Switch every "GERMANY" in the lines below to "DEUTSCHLAND", changing nothing else, and leave the pictures out of your answer.

- _Information supplied_
______________________________
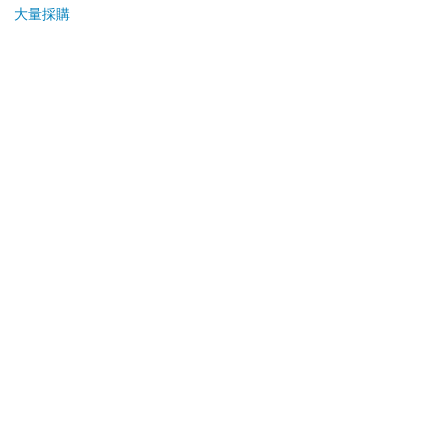
大量採購
加入購物車
加入購物車
您可能會喜歡
今周刊07月2026第
Yaber 金沙 T2 Plus
MAR
1546期
GTV 旗艦款隨身投影
佳人0
機
94
14900
特價
元
特價
元
99
16900
220
加入購物車
加入購物車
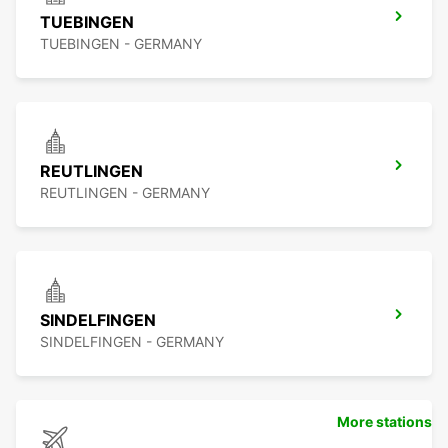
TUEBINGEN
TUEBINGEN - GERMANY
REUTLINGEN
REUTLINGEN - GERMANY
SINDELFINGEN
SINDELFINGEN - GERMANY
More stations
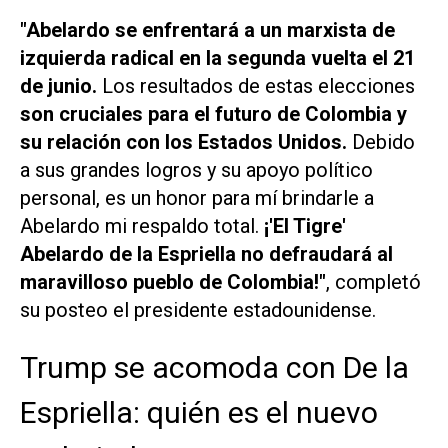
"Abelardo se enfrentará a un marxista de
izquierda radical en la segunda vuelta el 21
de junio.
Los resultados de estas elecciones
son cruciales para el futuro de Colombia y
su relación con los Estados Unidos.
Debido
a sus grandes logros y su apoyo político
personal, es un honor para mí brindarle a
Abelardo mi respaldo total.
¡'El Tigre'
Abelardo de la Espriella no defraudará al
maravilloso pueblo de Colombia!"
, completó
su posteo el presidente estadounidense.
Trump se acomoda con De la
Espriella: quién es el nuevo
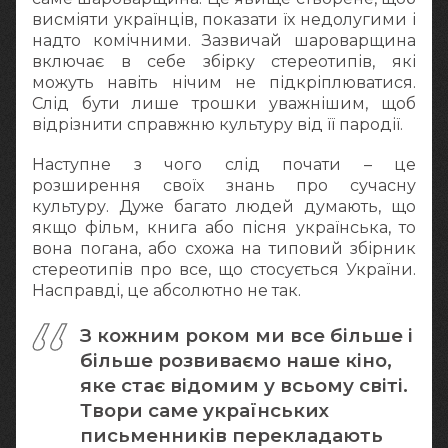
висміяти українців, показати їх недолугими і
надто комічними. Зазвичай шароварщина
включає в себе збірку стереотипів, які
можуть навіть нічим не підкріплюватися.
Слід бути лише трошки уважнішим, щоб
відрізнити справжню культуру від її пародії.
Наступне з чого слід почати – це
розширення своїх знань про сучасну
культуру. Дуже багато людей думають, що
якщо фільм, книга або пісня українська, то
вона погана, або схожа на типовий збірник
стереотипів про все, що стосується України.
Насправді, це абсолютно не так.
З кожним роком ми все більше і
більше розвиваємо наше кіно,
яке стає відомим у всьому світі.
Твори саме українських
письменників перекладають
______________________________
- _Reply to the task_
大量採購
加入購物車
加入購物車
您可能會喜歡
今周刊07月2026第
Yaber 金沙 T2 Plus
MAR
1546期
GTV 旗艦款隨身投影
佳人0
機
94
14900
特價
元
特價
元
99
16900
220
加入購物車
加入購物車
TUEBINGEN
TUEBINGEN - DEUTSCHLAND
REUTLINGEN
REUTLINGEN - DEUTSCHLAND
SINDELFINGEN
SINDELFINGEN - DEUTSCHLAND
More stations
"Abelardo se enfrentará a un marxista de
izquierda radical en la segunda vuelta el 21
de junio.
Los resultados de estas elecciones
son cruciales para el futuro de Colombia y
su relación con los Estados Unidos.
Debido
a sus grandes logros y su apoyo político
personal, es un honor para mí brindarle a
Abelardo mi respaldo total.
¡'El Tigre'
Abelardo de la Espriella no defraudará al
maravilloso pueblo de Colombia!"
, completó
su posteo el presidente estadounidense.
Trump se acomoda con De la
Espriella: quién es el nuevo
висміяти українців, показати їх недолугими і
надто комічними. Зазвичай шароварщина
включає в себе збірку стереотипів, які
можуть навіть нічим не підкріплюватися.
Слід бути лише трошки уважнішим, щоб
відрізнити справжню культуру від її пародії.
Наступне з чого слід почати – це
розширення своїх знань про сучасну
культуру. Дуже багато людей думають, що
якщо фільм, книга або пісня українська, то
вона погана, або схожа на типовий збірник
стереотипів про все, що стосується України.
Насправді, це абсолютно не так.
З кожним роком ми все більше і
більше розвиваємо наше кіно,
яке стає відомим у всьому світі.
Твори саме українських
письменників перекладають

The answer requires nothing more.